I am concerned that, having stated that I am pleased with the Synod's decision, you would conclude that I am threatened by ACNA. It is that kind of personal statement, based on very limited knowledge, that drives some folks with thinner skin away from discussions such as this. I am not easily driven away.It matters little what you think of me, but I suggest that there may be some who follow this blog who would think less of you because of such a statement.

Anonymous said...

Fr. Weir,

I'm sorry if my assertion offended you. I made it based on a cumulative impression of your postings rather than exclusively on your postings in this thread.

RalphM

Fr. Daniel Weir said...

I'm sorry Ralph, but the gap between what I have posted anywhere and the conclusion that I am threatened by ACNA is vey large and I simply think that your judgment may be clouded by your own anger at TEC and anyone who remains in TEC. Of course, I could be as wrong in that conclusion as I think you are in your conclusions about me.

I have been critical of those who think they are entitled to leave the Episcopal Church with property that was given to the Episcopal Church, but I don't see a real threat there as in most states, Virginia being the notable exception, the courts have ruled in favor of the Episcopal Church.

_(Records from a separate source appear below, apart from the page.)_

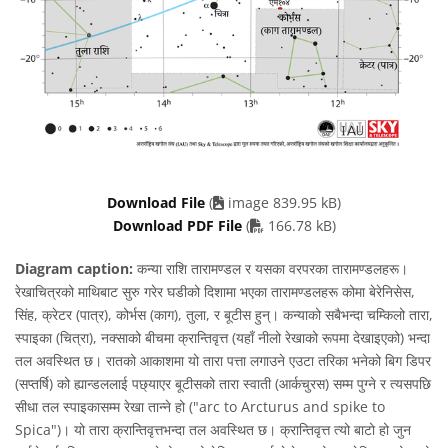
Download File
(
image 839.95 kB)
PDF file
Download PDF File
(
166.78 kB)
Diagram caption:
कन्या राशि तारामण्डल र यसका वरपरका तारामण्डलहरू।
रेखाचित्रको माथिबाट सुरु गरेर घडीको दिशामा भएका तारामण्डलहरू कोमा बेरेनिसेस,
सिंह, क्रेटर (पात्र), कोर्भस (काग), तुला, र बूटीस हुन्। कन्याको सबैभन्दा चम्किलो तारा,
स्पाइका (चित्रा), नक्साको बीचमा क्रान्तिवृत्त (यहाँ नीलो रेखाको रूपमा देखाइएको) भन्दा
तल अवस्थित छ। रातको आकाशमा यो तारा पत्ता लगाउने एउटा तरिका भनेको बिग डिपर
(सप्तर्षि) को ह्यान्डललाई पछ्याएर बूटीसको तारा स्वाती (आर्कचुरस) सम्म पुग्ने र त्यसपछि
सीधा तल स्पाइकासम्म रेखा तान्ने हो ("arc to Arcturus and spike to
Spica")। यो तारा क्रान्तिवृत्तभन्दा तल अवस्थित छ। क्रान्तिवृत्त त्यो बाटो हो जुन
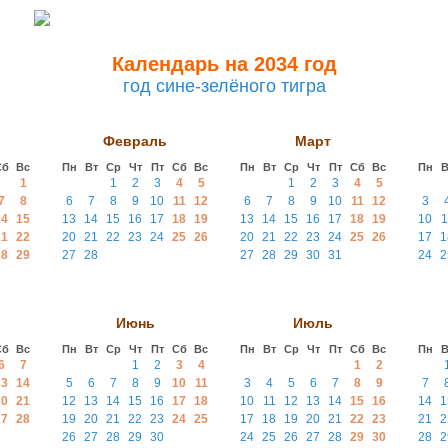
Календарь на 2034 год
год сине-зелёного тигра
Февраль
Март
Сб
Вс
Пн
Вт
Ср
Чт
Пт
Сб
Вс
Пн
Вт
Ср
Чт
Пт
Сб
Вс
Пн
В
1
1
2
3
4
5
1
2
3
4
5
7
8
6
7
8
9
10
11
12
6
7
8
9
10
11
12
3
14
15
13
14
15
16
17
18
19
13
14
15
16
17
18
19
10
1
21
22
20
21
22
23
24
25
26
20
21
22
23
24
25
26
17
1
28
29
27
28
27
28
29
30
31
24
2
Июнь
Июль
Сб
Вс
Пн
Вт
Ср
Чт
Пт
Сб
Вс
Пн
Вт
Ср
Чт
Пт
Сб
Вс
Пн
В
6
7
1
2
3
4
1
2
13
14
5
6
7
8
9
10
11
3
4
5
6
7
8
9
7
20
21
12
13
14
15
16
17
18
10
11
12
13
14
15
16
14
1
27
28
19
20
21
22
23
24
25
17
18
19
20
21
22
23
21
2
26
27
28
29
30
24
25
26
27
28
29
30
28
2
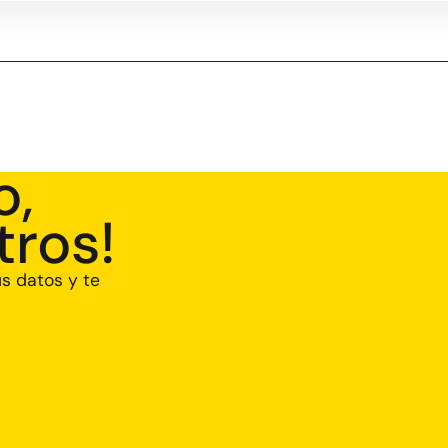
o,
tros!
us datos y te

One final comment: I continue to have a good relationship with the clergy of the nearby Anglican Chapel and I am very thankful that friends who were very uncomfortable belonging to our Episcopal parish have found a new home. Far from being threatened by the Anglican Chapel, I am glad that it provides another way for people to worship withing the Anglican tradition.

wyclif said...

"ACNA has been given tacit equivalence to TEC."

Quite a victory, that...

I fail to see how this is progress. It is not. This is meaningless, and politically speaking, probably intended to pacify.

BabyBlue said...

It was an overwhelming vote in favor of recognition a year ago. Of course it's progress - the major PR offensive in the US is that TEC wants to have full control over the "Anglican" brand. The repudiation of that view - that indeed the ACNA is filled with people who are seeking to remain Anglican is not something we should take lightly.